Location
- Country: Canada
- Province: Quebec
- Region: Chaudière-Appalaches
- MRC: Les Appalaches Regional County Municipality

Physical characteristics
- Source: Forest streams
- • location: Thetford Mines
- • coordinates: 45°59′17″N 71°01′39″W﻿ / ﻿45.988033°N 71.027478°W
- • elevation: 385 metres (1,263 ft)
- Mouth: Bras Saint-Victor
- • location: Saint-Éphrem-de-Beauce
- • coordinates: 46°04′30″N 70°54′47″W﻿ / ﻿46.075°N 70.91306°W
- • elevation: 213 metres (699 ft)
- Length: 20.2 kilometres (12.6 mi)

Basin features
- Progression: Bras Saint-Victor, Chaudière River, St. Lawrence River
- River system: St. Lawrence River
- • left: (upstream) ruisseau Dubreuil, ruisseau Tardif Bizier
- • right: (upstream) ruisseau Marois

= Rivière des Hamel =

River in Chaudière-Appalaches, Quebec (Canada)

The rivière des Hamel (in English: Hamel River) is a tributary of the west bank of Bras Saint-Victor which flows into the Chaudière River; the latter flows northward to empty on the south shore of the St. Lawrence River. It flows in the municipalities of Courcelles-Saint-Évariste, Adstock (Sainte-Method-de-Frontenac sector) and Saint-Éphrem-de-Beauce, in the administrative region of Chaudière-Appalaches, in Quebec, in Canada.

== Geography ==

The main neighboring watersheds of the Hamel river are:
- north side: Prévost-Gilbert River, Noire River;
- east side: Bras Saint-Victor, Fabrique stream, Pozer River, Chaudière River;
- south side: Bras Saint-Victor, Bernard stream, Vaseux stream;
- west side: Tardif-Bizier stream, Fortin-Dupuis River, Muskrat river, Petite rivière Muskrat.

The Hamel river has its source on the north side of the route du lac aux Grelots, at 2.1 km northeast of lac aux Grelots, in the municipality of Courcelles-Saint-Évariste.

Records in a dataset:
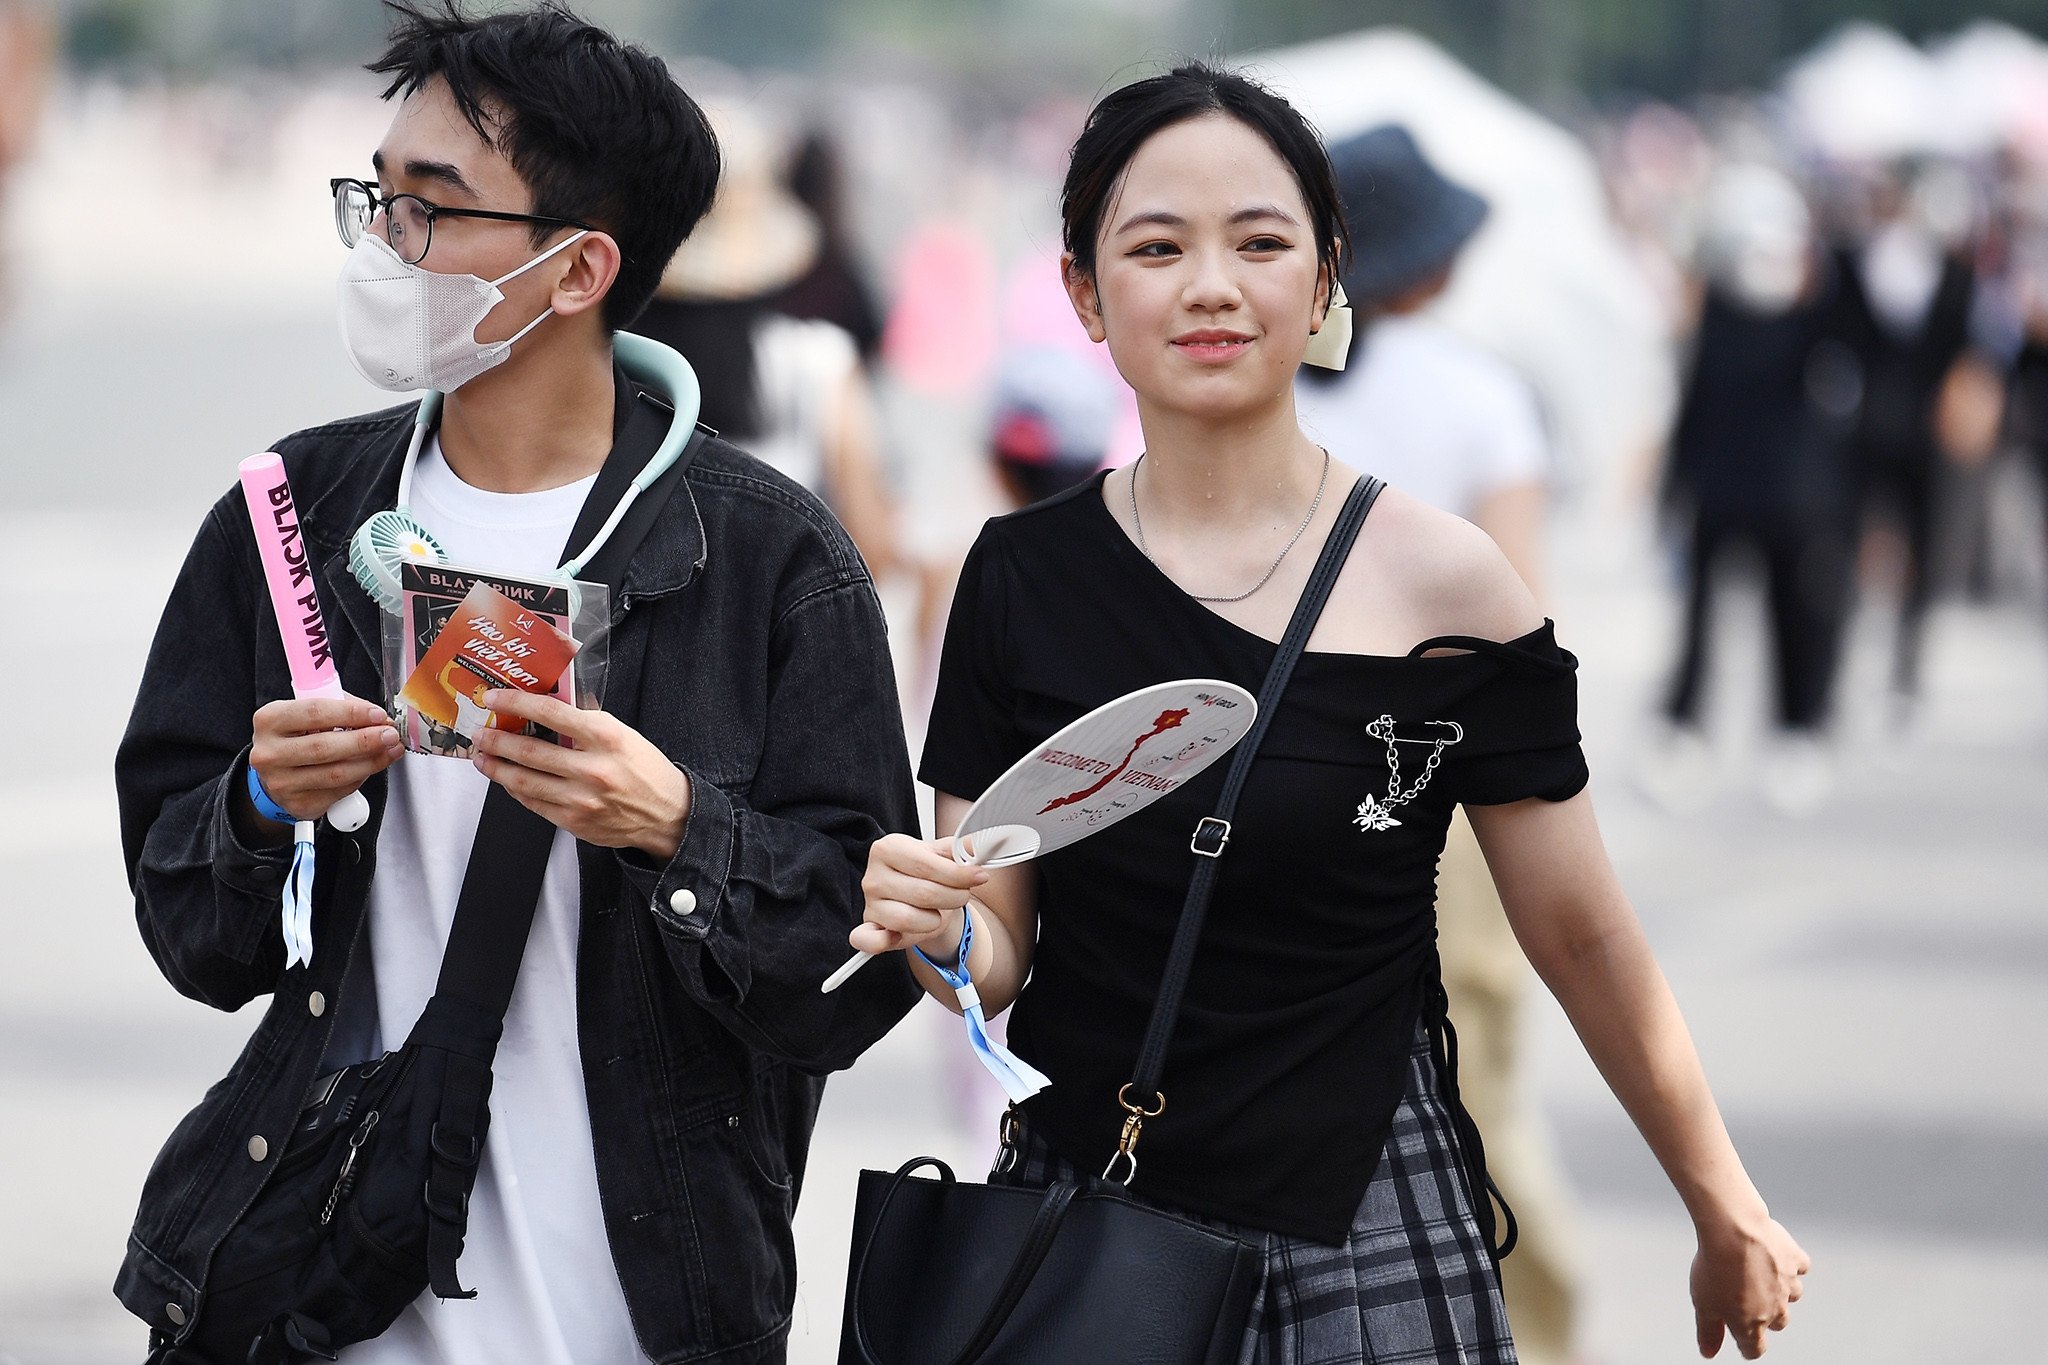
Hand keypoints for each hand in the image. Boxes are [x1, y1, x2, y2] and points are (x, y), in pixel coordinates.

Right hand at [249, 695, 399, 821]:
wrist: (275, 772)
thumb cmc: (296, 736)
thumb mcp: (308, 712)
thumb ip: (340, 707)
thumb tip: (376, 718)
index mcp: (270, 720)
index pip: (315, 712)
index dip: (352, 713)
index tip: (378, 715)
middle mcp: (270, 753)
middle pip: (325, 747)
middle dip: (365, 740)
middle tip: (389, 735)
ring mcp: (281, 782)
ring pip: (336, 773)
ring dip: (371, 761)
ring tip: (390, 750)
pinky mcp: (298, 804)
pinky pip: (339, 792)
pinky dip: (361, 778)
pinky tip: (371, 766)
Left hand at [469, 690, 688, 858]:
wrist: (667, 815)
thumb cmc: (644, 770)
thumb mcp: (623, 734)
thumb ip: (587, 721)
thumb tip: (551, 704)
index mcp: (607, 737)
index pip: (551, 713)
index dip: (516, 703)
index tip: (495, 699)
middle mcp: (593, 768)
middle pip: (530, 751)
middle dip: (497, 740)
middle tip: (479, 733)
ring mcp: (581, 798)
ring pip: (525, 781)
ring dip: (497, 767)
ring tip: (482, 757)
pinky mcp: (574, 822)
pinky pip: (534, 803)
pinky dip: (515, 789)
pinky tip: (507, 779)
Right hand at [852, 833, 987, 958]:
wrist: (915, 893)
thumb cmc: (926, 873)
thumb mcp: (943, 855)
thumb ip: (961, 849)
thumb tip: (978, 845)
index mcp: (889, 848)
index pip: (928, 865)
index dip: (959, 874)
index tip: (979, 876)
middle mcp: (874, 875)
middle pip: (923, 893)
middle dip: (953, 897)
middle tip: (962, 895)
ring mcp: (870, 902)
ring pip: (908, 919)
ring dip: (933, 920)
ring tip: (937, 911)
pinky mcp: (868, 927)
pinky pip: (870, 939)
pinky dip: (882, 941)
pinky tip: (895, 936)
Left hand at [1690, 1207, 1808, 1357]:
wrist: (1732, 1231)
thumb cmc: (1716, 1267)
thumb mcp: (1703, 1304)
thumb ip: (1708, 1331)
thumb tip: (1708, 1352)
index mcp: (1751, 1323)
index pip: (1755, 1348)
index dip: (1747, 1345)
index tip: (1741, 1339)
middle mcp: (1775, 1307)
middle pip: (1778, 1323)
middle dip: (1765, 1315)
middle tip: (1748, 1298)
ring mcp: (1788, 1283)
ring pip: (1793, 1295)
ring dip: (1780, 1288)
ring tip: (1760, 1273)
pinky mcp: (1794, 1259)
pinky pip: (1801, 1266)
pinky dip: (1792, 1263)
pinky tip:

**TASKS**:
1. For each statement, say yes or no depending on whether it agrees with the Hamel River text, and quote the exact words from the text that decide it: (a) the river's mouth is on Bras Saint-Victor in Saint-Éphrem-de-Beauce; (b) the river is a tributary of the east bank of Bras Saint-Victor; (c) the river's source lies at an elevation of 213 metres.
2. Resume the Hamel River text with a paragraph that follows its last sentence.
These records are not needed for anything that comes after.

**ANSWERS IN ORDER**:
1.
(a) Yes: "Mouth: Bras Saint-Victor" and "location: Saint-Éphrem-de-Beauce".
(b) No: "a tributary of the west bank of Bras Saint-Victor".
(c) No: the source is given at "elevation: 385 metres (1,263 ft)".

2.
From its source, the Hamel river flows over 20.2 km divided into the following segments:
- 1.0 km northeasterly, up to the limit between Courcelles-Saint-Évariste and Adstock ("Sainte-Méthode-de-Frontenac" sector);
- 1.3 km north-east, up to the tenth rang road;
- 1.6 km northeasterly, up to the limit of Saint-Éphrem-de-Beauce;
- 1.4 km north, up to the limit of Adstock (Sainte-Method-de-Frontenac sector);
- 0.9 km north, up to route 269;
- 1.4 km north, up to the municipal limit of Saint-Éphrem-de-Beauce;
- 4.0 km north-east, crossing the road from tenth rang to 1.5 km west of the center of the village of Saint-Éphrem-de-Beauce;
- 2.7 km north-east, to route 271 which it intersects at 1.4 km to the north-west from the center of the village of Saint-Éphrem-de-Beauce;
- 1.4 km north-east, up to route 108 which it intersects at 1.6 km north of the center the village of Saint-Éphrem-de-Beauce;
- 3.5 km eastward, up to a bridge on the seventh rang South road;
- 1.0 km towards the northeast, up to its confluence.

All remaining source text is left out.